··· Kutipan ···

MBC. Dewan Kehormatan Penyelenggara Pemilu (DKPP) harus memecat tujuh Komisioner Komisi Pemilihan Umum (KPU) terkait pelanggaran etik yang dilakukan. Tuntutan itu akan disampaikan perwakilan Partai Pengusaha Pekerja Indonesia (PPPI) dan Partai Persatuan Rakyat Nasional (PPRN) pada sidang pelanggaran kode etik penyelenggara pemilu yang digelar DKPP, hari ini Kamis, (18/4/2013).
Menurut Ketua umum DPP PPPI Daniel Hutapea, pihaknya akan membeberkan bukti forensik pelanggaran yang ada. PPPI juga menghadirkan saksi yang akan membongkar tindakan manipulasi yang dilakukan tujuh Komisioner KPU.

···

:: Tugas A ::
Menurut kutipan berita ini, berapa Komisioner KPU yang dituntut untuk dipecat oleh DKPP?
Kutipan ini dan baris data tidak saling berkaitan.

··· Baris data tugas ···

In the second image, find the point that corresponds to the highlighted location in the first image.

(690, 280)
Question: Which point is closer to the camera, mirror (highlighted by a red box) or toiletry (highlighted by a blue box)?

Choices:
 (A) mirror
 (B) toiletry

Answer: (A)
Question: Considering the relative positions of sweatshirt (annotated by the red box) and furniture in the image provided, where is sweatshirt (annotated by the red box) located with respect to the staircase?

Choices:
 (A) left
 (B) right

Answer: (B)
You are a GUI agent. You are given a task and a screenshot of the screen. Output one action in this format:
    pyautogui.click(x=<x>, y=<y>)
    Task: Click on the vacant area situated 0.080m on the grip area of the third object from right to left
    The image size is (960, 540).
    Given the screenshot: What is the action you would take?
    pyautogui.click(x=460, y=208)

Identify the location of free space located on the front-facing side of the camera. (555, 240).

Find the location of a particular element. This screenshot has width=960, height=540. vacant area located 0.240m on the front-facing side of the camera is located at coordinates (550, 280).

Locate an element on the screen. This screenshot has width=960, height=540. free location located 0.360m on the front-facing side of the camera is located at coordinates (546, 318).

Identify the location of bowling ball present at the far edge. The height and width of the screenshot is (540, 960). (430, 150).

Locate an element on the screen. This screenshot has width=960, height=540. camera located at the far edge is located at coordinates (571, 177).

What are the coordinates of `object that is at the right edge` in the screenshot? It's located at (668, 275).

···

:: Tugas B ::
Salin baris data di atas, dimulai dari baris yang memuat "Answer: (B)" dan berlanjut sampai baris yang memuat "Find the location", dengan kedua baris itu ikut disalin.

:: Jawaban A ::
Tujuh komisioner.

:: Jawaban B ::
Answer: (B)
You are a GUI agent. You are given a task and a screenshot of the screen. Output one action in this format:
    pyautogui.click(x=<x>, y=<y>)
    Task: Click on the vacant area situated 0.080m on the grip area of the third object from right to left
    The image size is (960, 540).
    Given the screenshot: What is the action you would take?
    pyautogui.click(x=460, y=208)

Identify the location of free space located on the front-facing side of the camera. (555, 240).

Find the location of a particular element. This screenshot has width=960, height=540. vacant area located 0.240m on the front-facing side of the camera is located at coordinates (550, 280).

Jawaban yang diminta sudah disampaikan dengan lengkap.